_What you are asked to do_: Only lines containing the word "waarin" are needed; pull them out of the material.

_Data under study_:
+===+

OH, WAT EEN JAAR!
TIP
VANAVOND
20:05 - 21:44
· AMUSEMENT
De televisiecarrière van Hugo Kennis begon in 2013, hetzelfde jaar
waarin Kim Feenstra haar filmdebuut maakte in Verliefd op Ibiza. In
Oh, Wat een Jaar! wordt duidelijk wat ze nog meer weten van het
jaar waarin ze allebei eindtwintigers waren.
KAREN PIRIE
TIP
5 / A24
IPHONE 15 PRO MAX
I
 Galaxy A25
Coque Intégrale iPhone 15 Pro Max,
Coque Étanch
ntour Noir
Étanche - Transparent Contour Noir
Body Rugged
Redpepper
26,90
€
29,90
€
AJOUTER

+===+

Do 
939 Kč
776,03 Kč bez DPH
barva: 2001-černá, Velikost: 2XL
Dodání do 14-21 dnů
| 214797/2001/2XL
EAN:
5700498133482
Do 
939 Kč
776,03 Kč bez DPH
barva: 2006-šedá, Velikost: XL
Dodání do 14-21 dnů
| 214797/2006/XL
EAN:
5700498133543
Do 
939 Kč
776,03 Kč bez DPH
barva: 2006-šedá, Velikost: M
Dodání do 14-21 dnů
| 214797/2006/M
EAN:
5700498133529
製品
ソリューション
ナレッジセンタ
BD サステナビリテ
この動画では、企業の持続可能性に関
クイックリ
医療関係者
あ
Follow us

+===+

_Response below_:
waarin Kim Feenstra haar filmdebuut maakte in Verliefd op Ibiza. In
jaar waarin ze allebei eindtwintigers waren.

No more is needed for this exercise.